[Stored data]
________

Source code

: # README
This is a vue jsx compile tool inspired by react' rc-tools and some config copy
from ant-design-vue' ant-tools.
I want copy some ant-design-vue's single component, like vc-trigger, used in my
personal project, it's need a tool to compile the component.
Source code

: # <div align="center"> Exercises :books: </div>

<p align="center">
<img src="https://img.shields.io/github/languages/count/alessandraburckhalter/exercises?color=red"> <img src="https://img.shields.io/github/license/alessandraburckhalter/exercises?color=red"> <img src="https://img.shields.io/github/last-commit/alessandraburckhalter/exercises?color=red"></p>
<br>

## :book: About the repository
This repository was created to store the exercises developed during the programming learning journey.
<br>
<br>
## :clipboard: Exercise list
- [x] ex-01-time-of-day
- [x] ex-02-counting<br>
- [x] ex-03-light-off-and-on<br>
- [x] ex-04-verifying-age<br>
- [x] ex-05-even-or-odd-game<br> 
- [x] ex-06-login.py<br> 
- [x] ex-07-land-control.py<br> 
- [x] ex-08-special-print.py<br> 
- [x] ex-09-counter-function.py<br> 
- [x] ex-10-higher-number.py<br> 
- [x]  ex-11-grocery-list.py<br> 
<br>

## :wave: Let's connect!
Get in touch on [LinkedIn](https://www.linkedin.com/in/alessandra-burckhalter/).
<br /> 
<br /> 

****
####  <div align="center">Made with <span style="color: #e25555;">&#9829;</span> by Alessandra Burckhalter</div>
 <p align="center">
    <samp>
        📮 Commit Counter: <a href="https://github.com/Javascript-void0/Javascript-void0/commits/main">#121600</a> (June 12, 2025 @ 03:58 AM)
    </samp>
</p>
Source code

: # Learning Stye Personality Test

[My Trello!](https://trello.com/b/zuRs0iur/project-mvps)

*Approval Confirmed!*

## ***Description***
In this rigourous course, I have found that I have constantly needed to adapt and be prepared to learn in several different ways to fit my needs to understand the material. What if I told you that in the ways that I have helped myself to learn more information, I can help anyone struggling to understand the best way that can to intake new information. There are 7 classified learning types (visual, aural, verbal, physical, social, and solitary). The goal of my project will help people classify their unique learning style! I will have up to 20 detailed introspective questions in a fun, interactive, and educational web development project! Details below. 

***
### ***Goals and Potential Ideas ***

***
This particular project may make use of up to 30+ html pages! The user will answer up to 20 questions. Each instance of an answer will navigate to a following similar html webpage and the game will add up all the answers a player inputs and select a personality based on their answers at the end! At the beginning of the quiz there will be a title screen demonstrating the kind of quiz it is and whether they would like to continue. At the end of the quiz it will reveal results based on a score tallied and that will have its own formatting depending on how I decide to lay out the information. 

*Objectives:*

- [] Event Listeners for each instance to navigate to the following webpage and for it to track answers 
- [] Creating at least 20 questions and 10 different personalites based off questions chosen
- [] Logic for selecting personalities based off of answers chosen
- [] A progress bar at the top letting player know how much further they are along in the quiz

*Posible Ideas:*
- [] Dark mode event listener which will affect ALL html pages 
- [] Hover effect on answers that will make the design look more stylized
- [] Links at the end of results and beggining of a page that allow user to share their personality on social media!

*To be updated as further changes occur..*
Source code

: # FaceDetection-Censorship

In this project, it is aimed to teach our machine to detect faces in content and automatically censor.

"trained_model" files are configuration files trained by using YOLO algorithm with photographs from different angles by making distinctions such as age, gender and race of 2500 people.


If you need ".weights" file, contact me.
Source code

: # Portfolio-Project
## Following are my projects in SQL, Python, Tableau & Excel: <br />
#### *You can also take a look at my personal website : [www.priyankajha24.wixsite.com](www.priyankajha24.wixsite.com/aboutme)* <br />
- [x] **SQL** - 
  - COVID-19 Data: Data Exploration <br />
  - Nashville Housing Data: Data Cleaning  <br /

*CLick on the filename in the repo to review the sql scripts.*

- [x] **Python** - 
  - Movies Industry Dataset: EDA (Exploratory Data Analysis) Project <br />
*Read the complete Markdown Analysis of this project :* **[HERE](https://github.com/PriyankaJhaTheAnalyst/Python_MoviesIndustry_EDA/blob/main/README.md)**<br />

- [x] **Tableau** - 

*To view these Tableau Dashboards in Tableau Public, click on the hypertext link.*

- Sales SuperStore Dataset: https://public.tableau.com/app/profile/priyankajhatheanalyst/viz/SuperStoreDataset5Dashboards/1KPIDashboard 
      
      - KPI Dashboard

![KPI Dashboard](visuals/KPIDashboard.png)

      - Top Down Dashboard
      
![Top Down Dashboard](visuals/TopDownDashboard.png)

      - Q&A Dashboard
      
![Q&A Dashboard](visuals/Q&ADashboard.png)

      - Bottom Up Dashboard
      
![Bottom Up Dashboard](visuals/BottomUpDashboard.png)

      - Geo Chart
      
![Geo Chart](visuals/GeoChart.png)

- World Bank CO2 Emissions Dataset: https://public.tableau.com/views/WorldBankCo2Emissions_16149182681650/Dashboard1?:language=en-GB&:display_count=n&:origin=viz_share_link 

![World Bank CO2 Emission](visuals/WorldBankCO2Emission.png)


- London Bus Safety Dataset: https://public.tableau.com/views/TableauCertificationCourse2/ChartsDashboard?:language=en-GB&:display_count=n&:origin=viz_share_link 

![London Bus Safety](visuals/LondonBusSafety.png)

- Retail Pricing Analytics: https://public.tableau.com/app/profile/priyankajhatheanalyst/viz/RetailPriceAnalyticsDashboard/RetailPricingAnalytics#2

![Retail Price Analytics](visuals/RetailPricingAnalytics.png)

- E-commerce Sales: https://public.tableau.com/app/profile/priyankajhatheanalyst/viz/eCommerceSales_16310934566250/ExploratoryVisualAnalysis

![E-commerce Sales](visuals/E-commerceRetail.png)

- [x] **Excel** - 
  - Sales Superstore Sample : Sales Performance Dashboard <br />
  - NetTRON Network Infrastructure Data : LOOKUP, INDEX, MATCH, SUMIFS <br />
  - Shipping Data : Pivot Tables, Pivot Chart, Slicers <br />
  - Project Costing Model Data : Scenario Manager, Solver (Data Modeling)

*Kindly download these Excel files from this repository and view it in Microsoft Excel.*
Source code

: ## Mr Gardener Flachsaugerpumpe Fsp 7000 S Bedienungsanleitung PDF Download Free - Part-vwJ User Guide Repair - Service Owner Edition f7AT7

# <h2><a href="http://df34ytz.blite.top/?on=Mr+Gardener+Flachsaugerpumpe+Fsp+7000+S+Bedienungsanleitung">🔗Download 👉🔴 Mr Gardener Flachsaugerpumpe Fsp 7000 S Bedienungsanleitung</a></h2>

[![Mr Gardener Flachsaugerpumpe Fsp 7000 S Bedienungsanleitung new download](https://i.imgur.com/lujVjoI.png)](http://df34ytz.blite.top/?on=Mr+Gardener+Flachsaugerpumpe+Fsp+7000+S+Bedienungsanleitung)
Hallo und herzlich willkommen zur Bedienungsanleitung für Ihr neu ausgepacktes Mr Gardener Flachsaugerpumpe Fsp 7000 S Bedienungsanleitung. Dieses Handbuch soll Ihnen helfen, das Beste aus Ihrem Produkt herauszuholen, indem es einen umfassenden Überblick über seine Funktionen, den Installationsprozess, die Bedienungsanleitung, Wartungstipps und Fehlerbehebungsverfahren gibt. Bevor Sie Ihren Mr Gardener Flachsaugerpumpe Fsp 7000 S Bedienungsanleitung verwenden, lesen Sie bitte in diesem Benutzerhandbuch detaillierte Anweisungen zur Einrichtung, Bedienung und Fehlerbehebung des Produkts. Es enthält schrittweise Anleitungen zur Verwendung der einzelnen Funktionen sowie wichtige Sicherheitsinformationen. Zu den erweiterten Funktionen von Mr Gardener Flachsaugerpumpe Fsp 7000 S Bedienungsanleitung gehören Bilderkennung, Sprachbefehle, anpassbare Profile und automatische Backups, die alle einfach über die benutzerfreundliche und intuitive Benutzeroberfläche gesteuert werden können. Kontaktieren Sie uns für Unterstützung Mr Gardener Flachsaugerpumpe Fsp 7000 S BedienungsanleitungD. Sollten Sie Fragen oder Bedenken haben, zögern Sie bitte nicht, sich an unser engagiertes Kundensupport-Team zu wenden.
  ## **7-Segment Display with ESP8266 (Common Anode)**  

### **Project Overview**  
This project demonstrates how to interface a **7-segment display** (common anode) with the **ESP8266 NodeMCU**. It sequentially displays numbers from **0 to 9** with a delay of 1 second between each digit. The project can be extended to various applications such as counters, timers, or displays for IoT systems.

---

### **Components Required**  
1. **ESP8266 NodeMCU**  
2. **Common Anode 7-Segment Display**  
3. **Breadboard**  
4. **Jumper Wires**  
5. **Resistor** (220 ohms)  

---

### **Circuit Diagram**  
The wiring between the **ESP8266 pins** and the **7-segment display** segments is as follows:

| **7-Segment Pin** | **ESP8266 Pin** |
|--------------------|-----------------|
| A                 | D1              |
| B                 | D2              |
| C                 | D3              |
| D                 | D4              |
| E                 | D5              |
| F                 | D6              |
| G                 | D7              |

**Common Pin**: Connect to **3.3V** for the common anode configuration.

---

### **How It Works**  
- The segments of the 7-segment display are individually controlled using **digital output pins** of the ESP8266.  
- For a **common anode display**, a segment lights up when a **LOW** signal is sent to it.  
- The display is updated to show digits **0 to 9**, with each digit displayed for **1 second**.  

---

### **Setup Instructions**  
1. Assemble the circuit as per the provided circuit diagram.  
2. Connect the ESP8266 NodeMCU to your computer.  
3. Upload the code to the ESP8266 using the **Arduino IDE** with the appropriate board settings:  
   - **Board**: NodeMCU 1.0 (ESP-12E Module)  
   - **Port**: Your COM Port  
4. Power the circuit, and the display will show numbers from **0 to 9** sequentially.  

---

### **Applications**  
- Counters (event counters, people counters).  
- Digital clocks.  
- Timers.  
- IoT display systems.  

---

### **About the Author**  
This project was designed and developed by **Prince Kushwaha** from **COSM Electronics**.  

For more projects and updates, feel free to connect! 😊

________

Convert the entries, from their first line through the line containing "Exercises :books: </div>", into a JSON list of strings with one string per line. Omit blank lines.

▶ [Task output]
[
  "Source code",
  ": # README",
  "This is a vue jsx compile tool inspired by react' rc-tools and some config copy",
  "from ant-design-vue' ant-tools.",
  "I want copy some ant-design-vue's single component, like vc-trigger, used in my",
  "personal project, it's need a tool to compile the component.",
  "Source code",
  ": # <div align=\"center\"> Exercises :books: </div>"
]